Die Bevölkerung Schottlands hat am Donnerstag mit der Abstimmung über die Zukunft ihres Landes begonnen. Seit 07:00 Uhr Ortszeit (:8.00 Uhr belgischer Zeit) haben Schotten im Alter über 16 Jahren die Möglichkeit, ihre Stimme für oder gegen die Unabhängigkeit von Großbritannien abzugeben. Mit Ergebnissen aus den 32 Stimmbezirken wird erst am Freitagmorgen gerechnet. Aus Teilen Schottlands, etwa von der Inselgruppe der Äußeren Hebriden oder von den Shetlands, müssen die Stimmzettel mit Hubschraubern und Schiffen Richtung Edinburgh transportiert werden.
Schottland genießt bisher nur Teilautonomie innerhalb des britischen Staatsgebildes. Die Befürworter der Unabhängigkeit, die den Plänen zufolge 2016 in Kraft treten soll, erhoffen sich mehr wirtschaftlichen Wohlstand und kürzere Entscheidungswege.
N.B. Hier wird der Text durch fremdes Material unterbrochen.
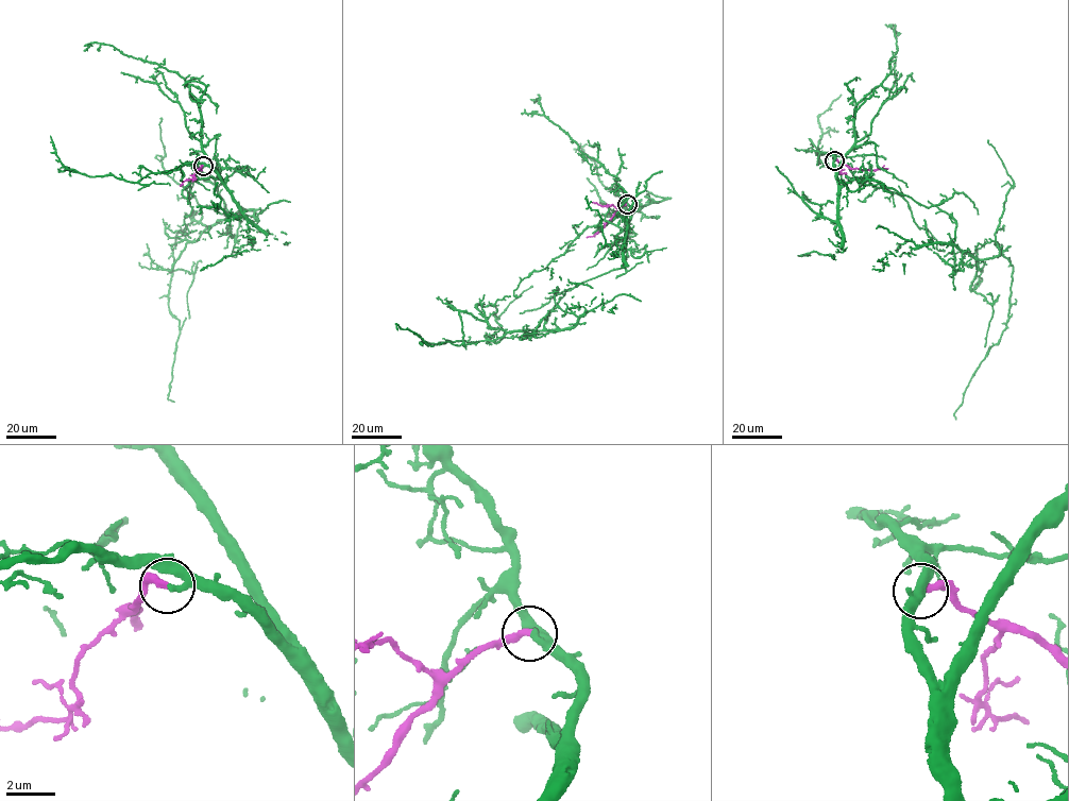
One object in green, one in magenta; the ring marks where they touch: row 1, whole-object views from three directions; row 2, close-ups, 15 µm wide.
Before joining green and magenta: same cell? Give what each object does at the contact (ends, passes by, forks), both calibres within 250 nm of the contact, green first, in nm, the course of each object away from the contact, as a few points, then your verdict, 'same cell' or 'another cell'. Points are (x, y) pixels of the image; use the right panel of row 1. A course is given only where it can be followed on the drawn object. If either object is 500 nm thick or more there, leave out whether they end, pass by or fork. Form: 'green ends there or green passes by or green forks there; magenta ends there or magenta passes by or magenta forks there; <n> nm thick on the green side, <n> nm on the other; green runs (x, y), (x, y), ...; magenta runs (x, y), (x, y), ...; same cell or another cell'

Die Umfragen sagten bis zuletzt ein Kopf-an-Kopf-Rennen voraus, mit leichten Vorteilen für das Lager der Unabhängigkeitsgegner.
Die Meinungsforscher gehen von einer historisch großen Wahlbeteiligung von mehr als 90 Prozent aus. 97 Prozent der 4,4 Millionen Wahlberechtigten hatten sich für die Abstimmung registrieren lassen. Damit können maximal 4,29 Millionen Menschen ihre Stimme in einem der 2608 Wahllokale abgeben.
Ministerpräsident Alex Salmond und seine Parteifreunde von der Schottischen Nationalpartei versuchten bis zum späten Abend, ihre Anhänger zu mobilisieren. Das gegnerische Lager, angeführt von Großbritanniens Premierminister David Cameron und seinem Vorgänger Gordon Brown, schwor die Wähler auf ein "Nein" zur Unabhängigkeit ein.
Auf beiden Seiten mahnten Redner auch schon, die Schotten dürften nach der Abstimmung nicht gespalten bleiben: "Am Freitag werden wir als ein Land wieder zusammenkommen und vereint weitermachen", sagte Vize-Regierungschefin Nicola Sturgeon von der Nationalpartei SNP.
Die Referendumsdebatte war in den vergangenen Wochen zunehmend leidenschaftlicher geführt worden. Vor allem Redner des "No"-Lagers, etwa Labour-Politiker Jim Murphy, hatten über Beleidigungen, Drohungen und kleinere Übergriffe geklagt. Zwei Tage vor der Wahl musste Labour-Chef Ed Miliband einen Auftritt abbrechen, weil Anhänger der Unabhängigkeitsbewegung störten. Alles in allem verlief die Debatte aber recht friedlich. Auch für den Tag der Abstimmung wird nicht mit Gewalt gerechnet.